We’re spotlighting users and operators who are on the front lines deploying OpenStack in their organizations to drive business success. These users are taking risks, contributing back to the community, and working to secure the success of their organization in today’s software-defined economy.
Today, we sit down with Álvaro López García at The Institute of Physics of Cantabria (IFCA) in Spain. IFCA is using OpenStack to support scientists and researchers who are working to understand the components of nature, from elementary particles to the largest structures of the universe.
Describe how are you using OpenStack. What kinds of applications or workloads are you currently running on OpenStack?
The IFCA is part of the CSIC, the Spanish National Research Council, the biggest research institution in Spain, so our cloud resources are mainly focused on supporting scientific and academic research. We were already providing Grid, HTC and HPC resources to the scientists, and we wanted to explore the possibilities of cloud computing to see if it was feasible to support all of the use cases.
What has been the biggest benefits to your organization as a result of using OpenStack?
The adoption of OpenStack has given us several benefits.

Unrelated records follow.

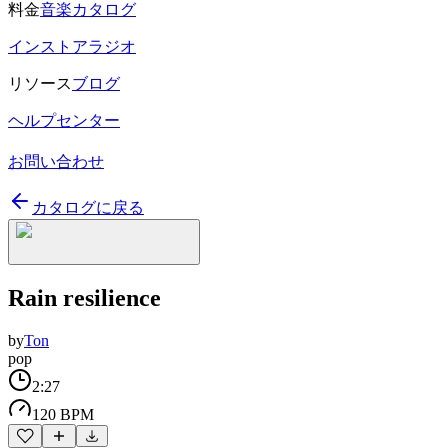
料金
音楽カタログ
インストアラジオ
リソース
ブログ
ヘルプセンター
お問い合わせ
カタログに戻る
Rain resilience
by
Ton
pop
2:27
120 BPM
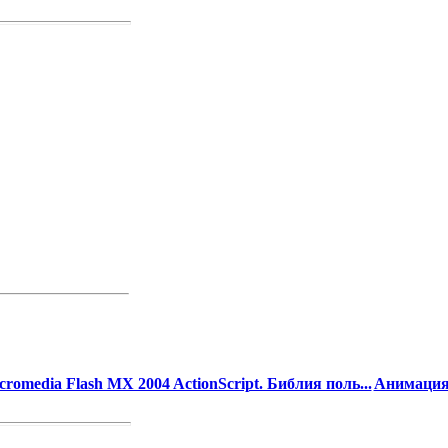
romedia Flash MX 2004 ActionScript. Библия поль...
Анимация 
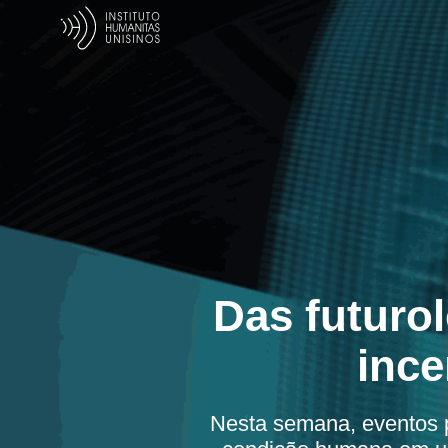
Das futurol
ince
Nesta semana, eventos 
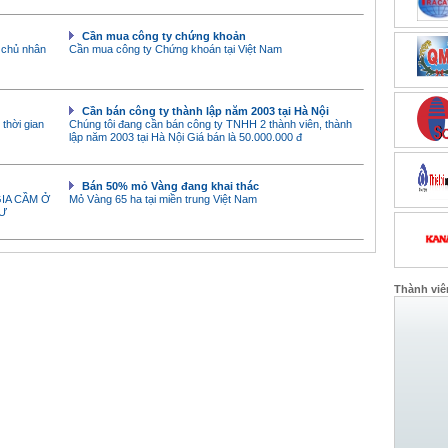
Cần mua công ty chứng khoản
 chủ nhân
Cần mua công ty Chứng khoán tại Việt Nam
Cần bán công ty thành lập năm 2003 tại Hà Nội
thời gian
Chúng tôi đang cần bán công ty TNHH 2 thành viên, thành
lập năm 2003 tại Hà Nội Giá bán là 50.000.000 đ
Bán 50% mỏ Vàng đang khai thác
IA CẦM Ở
Mỏ Vàng 65 ha tại miền trung Việt Nam
TƯ
Thành viê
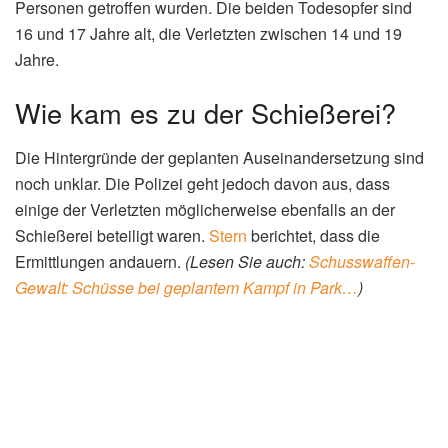
19 Jahre)
Sachschaden:
Unbekannt
Ermittlungsstand:
Ermittlungen laufen, keine
Festnahmen bisher
Zeugenaufruf:
Nein
Chronologie des Vorfalls
Montagmorgen (Ortszeit)
Geplante Auseinandersetzung eskaliert:
Eine geplante
Auseinandersetzung unter Jugendlichen entwickelt sich zu
einer Schießerei in einem Park in Winston-Salem.
Nach Eintreffen der Einsatzkräfte
Flucht vom Tatort:
Mehrere Personen flüchten, nachdem
die ersten Einsatzkräfte am Tatort eintreffen.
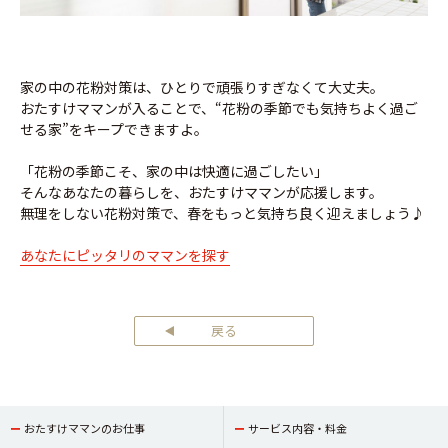
家の中の花粉対策は、ひとりで頑張りすぎなくて大丈夫。
おたすけママンが入ることで、“花粉の季節でも気持ちよく過ご
せる家”をキープできますよ。
「花粉の季節こそ、家の中は快適に過ごしたい」
そんなあなたの暮らしを、おたすけママンが応援します。
無理をしない花粉対策で、春をもっと気持ち良く迎えましょう♪
あなたにピッタリのママンを探す
戻る
おたすけママンのお仕事
サービス内容・料金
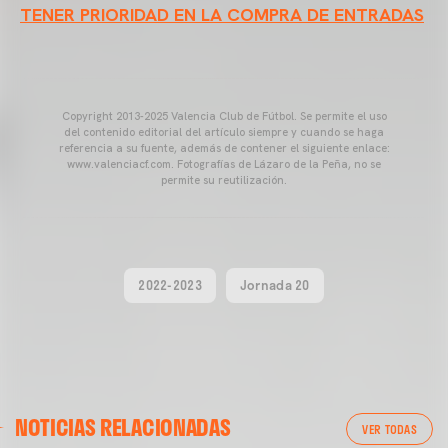
TENER PRIORIDAD EN LA COMPRA DE ENTRADAS
Copyright 2013-2025 Valencia Club de Fútbol. Se permite el uso
del contenido editorial del artículo siempre y cuando se haga
referencia a su fuente, además de contener el siguiente enlace:
www.valenciacf.com. Fotografías de Lázaro de la Peña, no se
permite su reutilización.
2022-2023
Jornada 20
VALENCIA CF
NOTICIAS RELACIONADAS
ENTRENAMIENTO DEL VALENCIA CF 04/03/26
VER TODAS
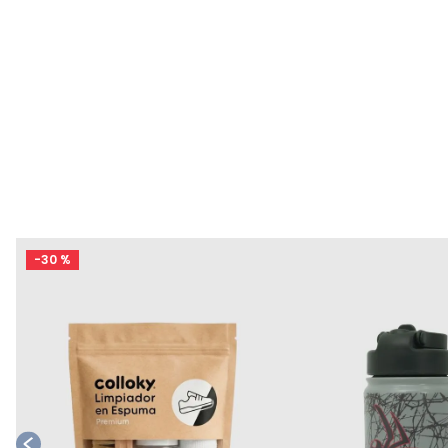
-
30 %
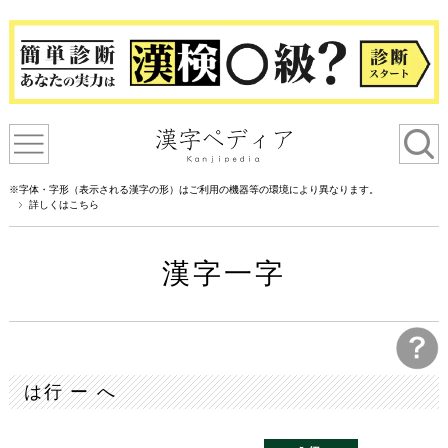
※字体・字形（表示される漢字の形）はご利用の機器等の環境により異なります。
詳しくはこちら
漢字一字
は行 ー へ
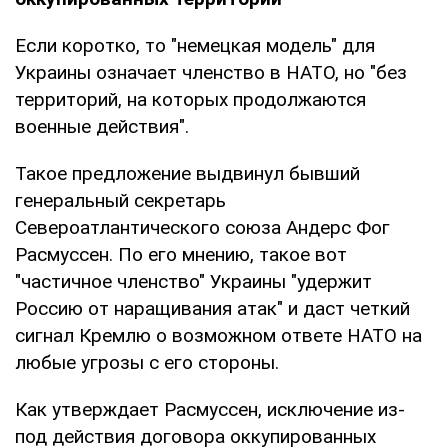
Если коротко, то "немецкая модель" для
Украины означает членство в НАТО, но "без
территорий, на которых продолжаются
военные действия".
Такое предложение выдвинул бывший
генеральный секретарь
Североатлантического союза Андерс Фог
Расмуссен. По его мнению, такое вот
"частичное членство" Украины "удержит
Россию от наращивания атак" и даст четкий
сигнал Кремлю о возможном ответе НАТО на
любые угрозы с его стороны.
Как утверждает Расмуссен, исключение из-
под действия договора оккупированных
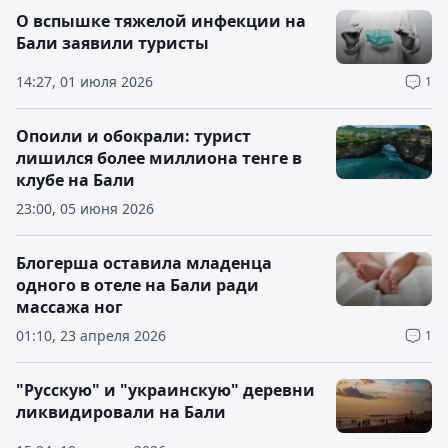
О вспышке тяжелой инфекции на
Бали заявили туристы
14:27, 01 июля 2026
1
Опоили и обокрали: турист
лишился более миллиона тенге в
клубе на Бали
23:00, 05 июня 2026
Блогерша оставила младенца
одного в отеле на Бали ради
массажа ног
01:10, 23 апреля 2026
1
"Русскую" и "украинскую" деревни
ликвидировали на Бали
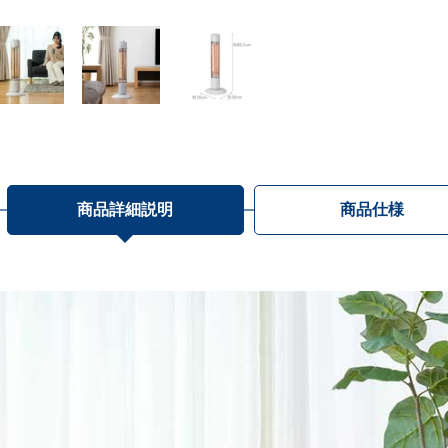
商品詳細説明
商品仕様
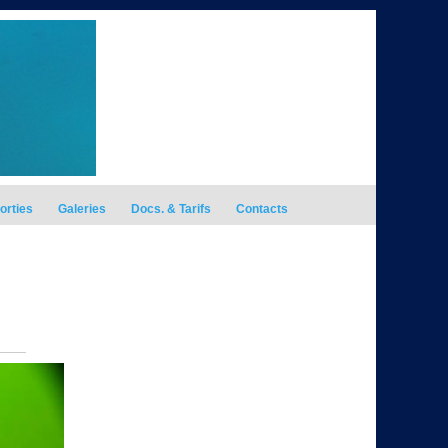
orties
Galeries
Docs. & Tarifs
Contacts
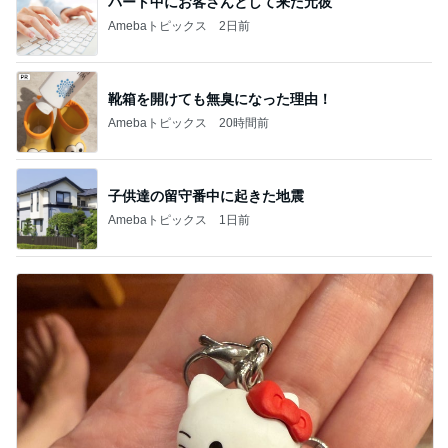
パート中にお客さんとして来た元彼
Amebaトピックス
2日前
靴箱を開けても無臭になった理由！
Amebaトピックス
20時間前
子供達の留守番中に起きた地震
Amebaトピックス
1日前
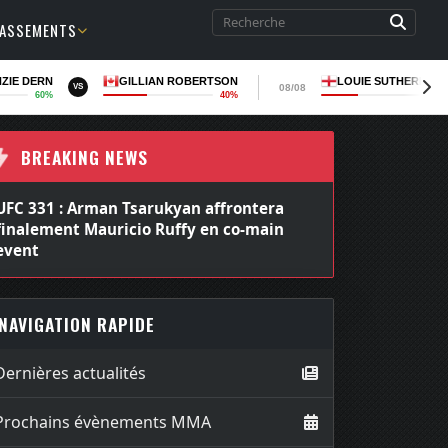
LASSEMENTS
ZIE DERN
GILLIAN ROBERTSON
LOUIE SUTHERLAN
08/08
VS
60%
40%
36
BREAKING NEWS
UFC 331 : Arman Tsarukyan affrontera
finalement Mauricio Ruffy en co-main
event
NAVIGATION RAPIDE
Dernières actualités
Prochains évènements MMA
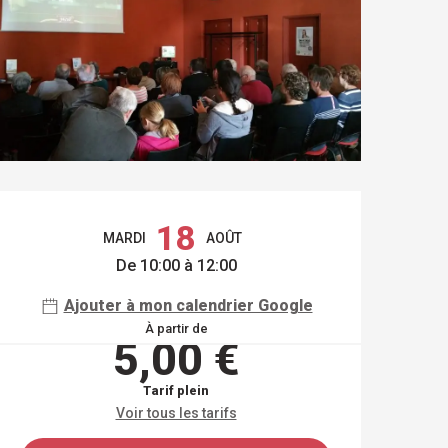
OUVERTURE ET COO
18
MARDI
AOÛT
De 10:00 à 12:00
Ajouter à mon calendrier Google
À partir de
5,00 €
Tarif plein
Voir tous les tarifs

On the one hand, we provide scientists with Cloud IaaS resources directly. That gives them the flexibility to self service and deploy their own infrastructure, using the software and configurations of their choice. In the past, they had to stick to the software configuration that we offered in our clusters. We had several use cases in the past where we found that this fact hindered they research, since they had to adapt their applications to our infrastructure. Now it is possible for them to come and deploy their very own software configuration. Also, the self service provisioning was something not possible in the past – if some group had a special request it was not possible to satisfy it without a planned intervention from the IT people (and this was not always possible).
We are also using it within the IT group to internally manage our computing infrastructure. This way, for example, we can easily deploy and roll out new resources into our HTC, HPC and Grid computing clusters. This has given us a shorter provisioning time and an ease of management, since OpenStack is taking care of the deployment, not us.
Last, but not least, it has opened the door to new collaborations with other research institutions. We are involved in several research projects to explore how scientific computing can leverage cloud computing advantages.
What is a challenge that you’ve faced within your organization regarding OpenStack, and how did you overcome it?
We are running a rare setup for an OpenStack cloud, that is the combination of libvirt and Xen (not XenServer). We were running Xen’s virtualized infrastructure in the past, so we felt comfortable and had experience using it and we decided to use it on the new cloud testbed. Unfortunately, there is not enough CI testing for this hypervisor, although there were some efforts in the past to deploy an infrastructure specific for Xen. As a consequence, we have faced and patched several bugs affecting libvirt and Xen. In each new release upgrade we carefully check that everything is working as expected. The good part of this is that we try to contribute everything back to the project.
How has your team’s OpenStack deployment grown and developed?
We started with a few decommissioned nodes to compose a small testbed during the OpenStack Cactus release (if I recall correctly). Since then, we have been integrating almost all of our resources (except some legacy nodes) into the cloud infrastructure. Our computing nodes are 99% running on top of OpenStack. Currently we are trying to integrate our existing storage infrastructure into the cloud, both for serving volumes to the compute
nodes (i.e. Cinder) and for serving BLOB storage (i.e. Swift).